I am a mom. And like all children, mine are growing up. The problem is that every new season of their lives tends to hurl me (without even asking!) into a new season of my own.
We have just passed into a new season whereby much of my daily life has become rather…open. Sounds lovely. Right.
I feel as though my husband and I have done a fair job of prioritizing the closeness of our relationship knowing that one day it will again be just he and I. I thought I had done the same for myself. Bugger. Life itself swoops in to prove me wrong.
By nature of the outlook of our daily lives, we come to see ourselves through a lens of activity, relationships, labels. “I am so and so’s mom.

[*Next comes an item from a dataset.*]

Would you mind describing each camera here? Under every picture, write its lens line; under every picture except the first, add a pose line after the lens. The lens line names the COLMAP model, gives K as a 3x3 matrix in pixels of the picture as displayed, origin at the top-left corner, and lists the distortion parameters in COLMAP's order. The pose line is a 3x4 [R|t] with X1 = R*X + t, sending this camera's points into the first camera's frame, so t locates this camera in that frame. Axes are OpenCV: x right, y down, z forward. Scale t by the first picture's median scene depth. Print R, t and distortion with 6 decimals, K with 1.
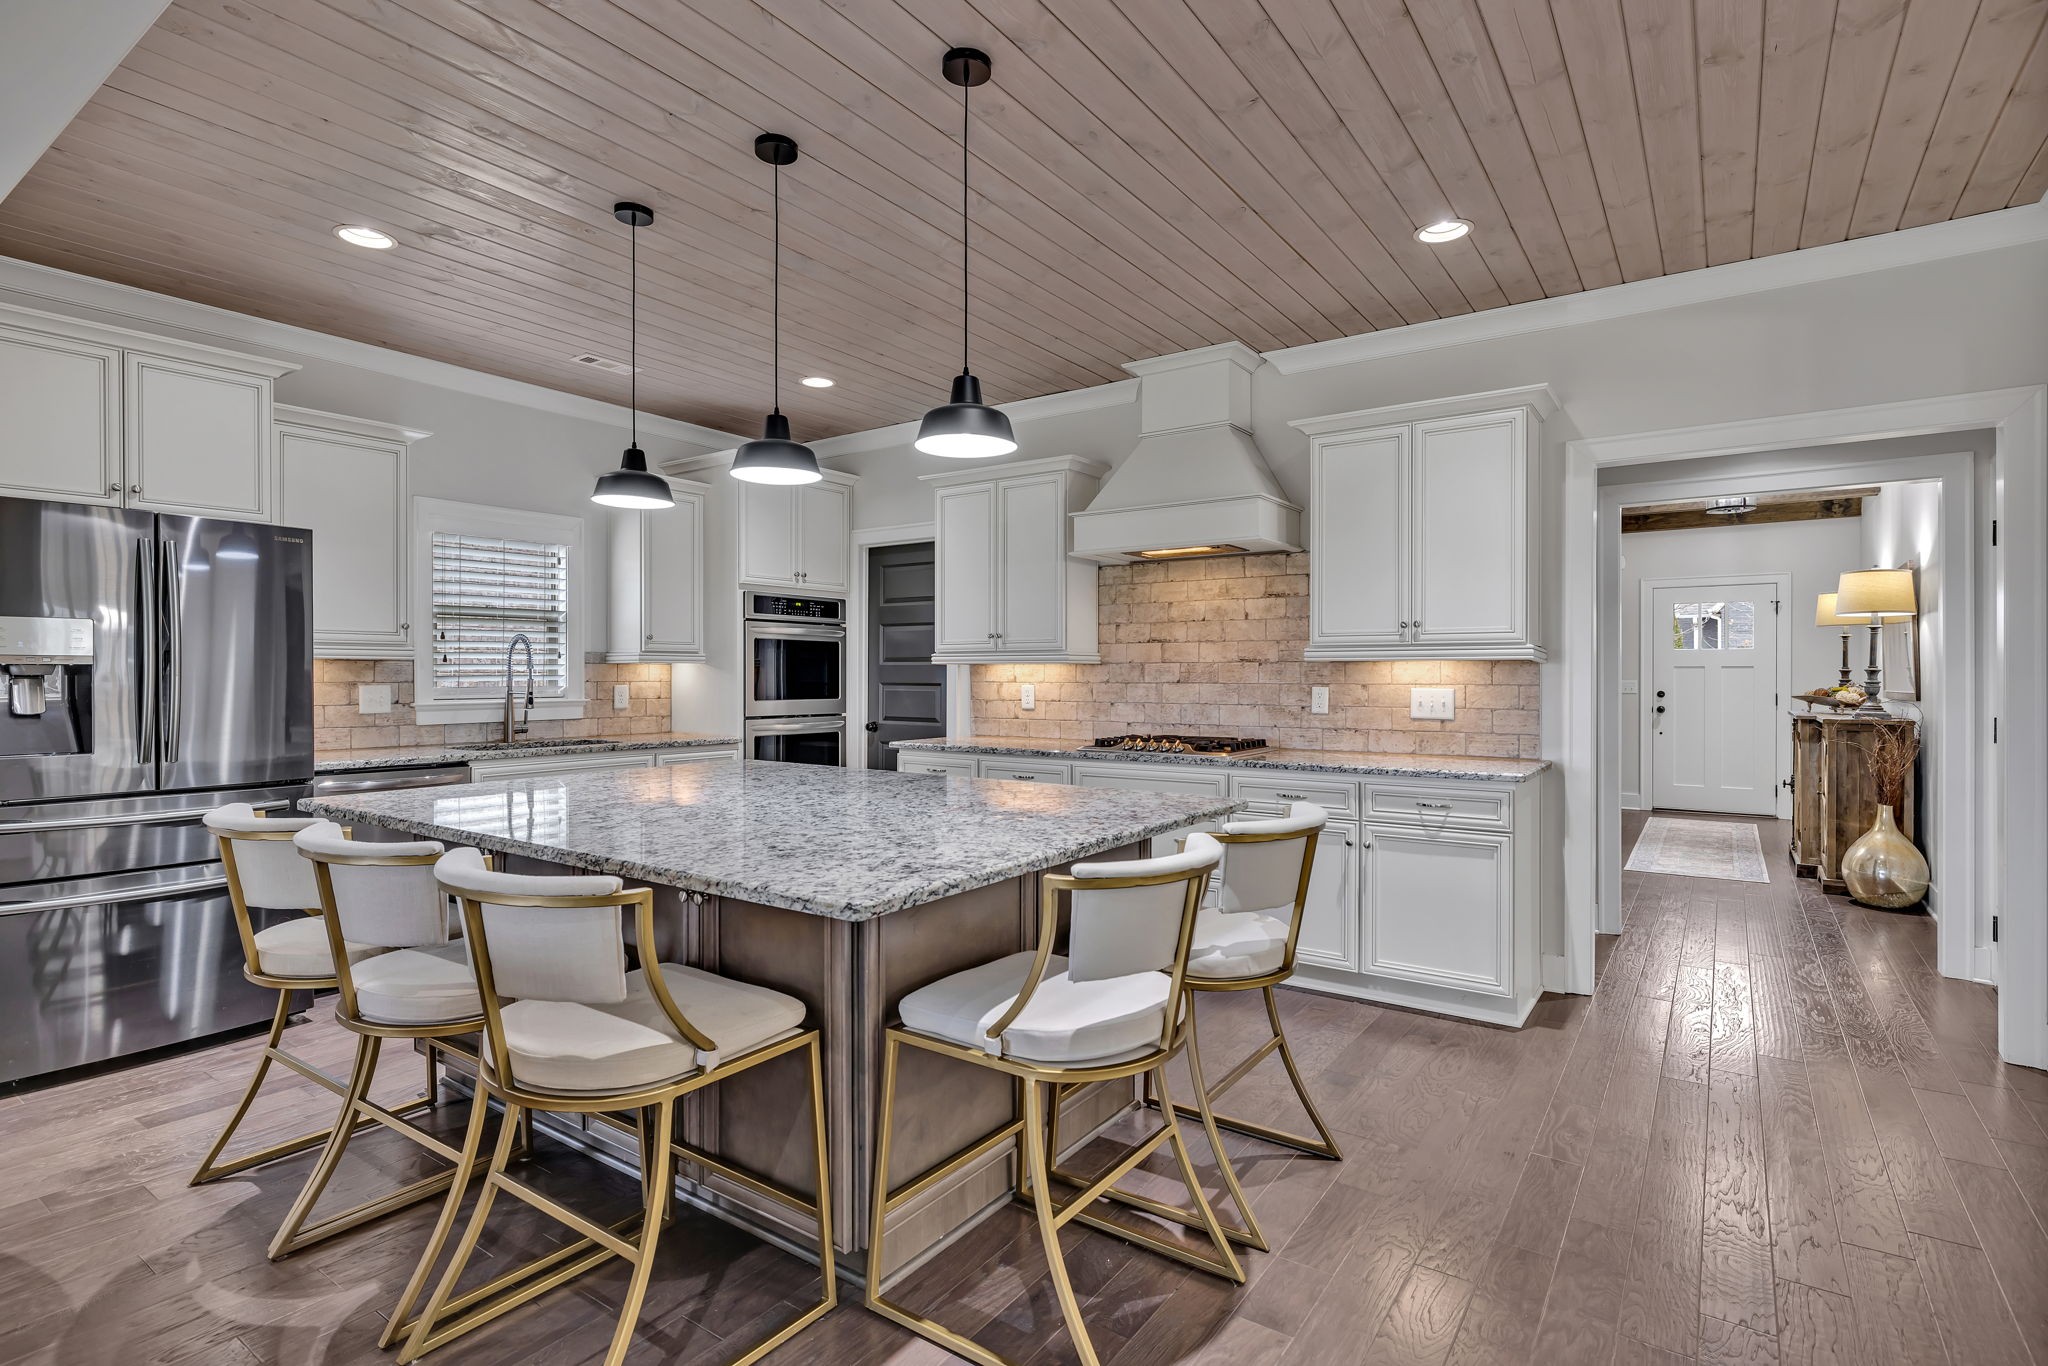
lens RADIAL K [[1009.0, 0, 1024.0], [0, 1009.0, 683.0], [0, 0, 1]] dist [0.003116, 0.000941]
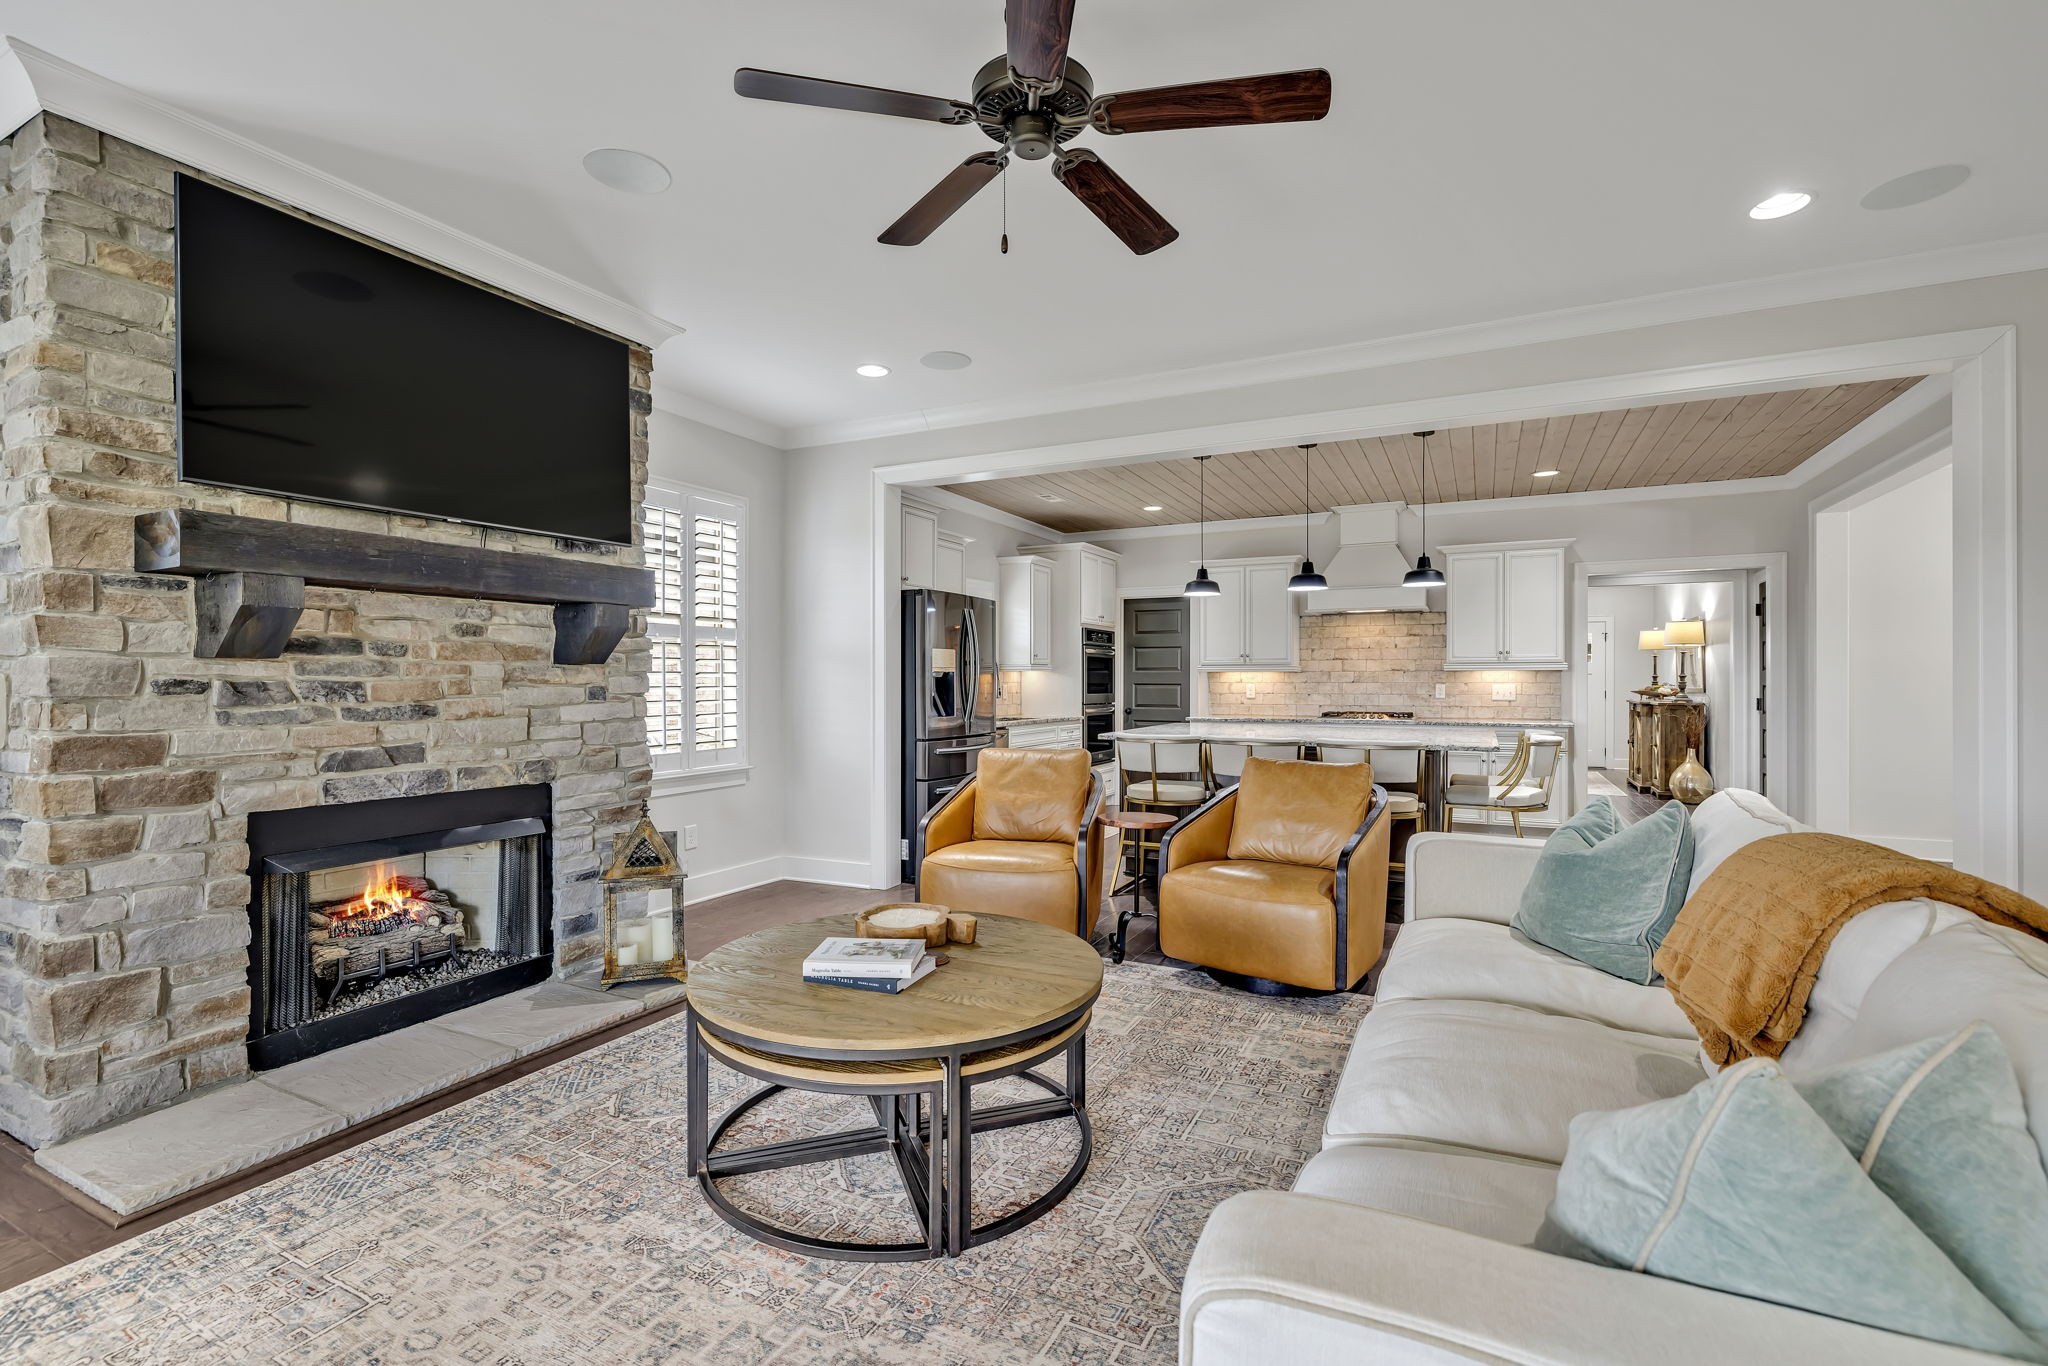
lens RADIAL K [[927.5, 0, 1024.0], [0, 927.5, 683.0], [0, 0, 1]] dist [0.000091, -0.000038]
pose [[0.988192, -0.000333, 0.153220, -0.653413], [0.001518, 0.999970, -0.007616, 0.011905], [-0.153213, 0.007759, 0.988163, -0.521178]]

I am so and so’s husband. I work for so and so. I teach at so and so or do books at thus and such.” The identity that we adhere to becomes one that is fragile at best. And when that identity takes a shift, well, you feel like me this week.
Today I destroyed my bedroom with half done rearranging. I washed the outside of my kitchen windows. The outside mind you, not the inside. I refilled the hummingbird feeder. I gave my dog his anxiety pills. I tried out my new dust vac by getting the dead bugs out of the window sills. I sealed my name in every random book I own. And I walked a few miles…from my kitchen to bedroom and many times back again. Fulfilling.
Then, thanks be to God, I sat down and let Him remind me! I am a saint. I am a child and an apple of His eye. I am a treasure and a prize. I am warrior and an instrument. I am a work in progress and a gifted soul.
And I’m an alien.
Live out your time as foreigners here in reverent fear. I Peter 1:17
Seasons will always change this side of Heaven because I’m not home yet. In the meantime, I’ll figure out the shifts and sways of a life that’s lived in constant motion, longing for the day when my identity is my sight.
Thanks Jana….been down in the dumps ever since mine started back to school. Your post gave me a good laugh!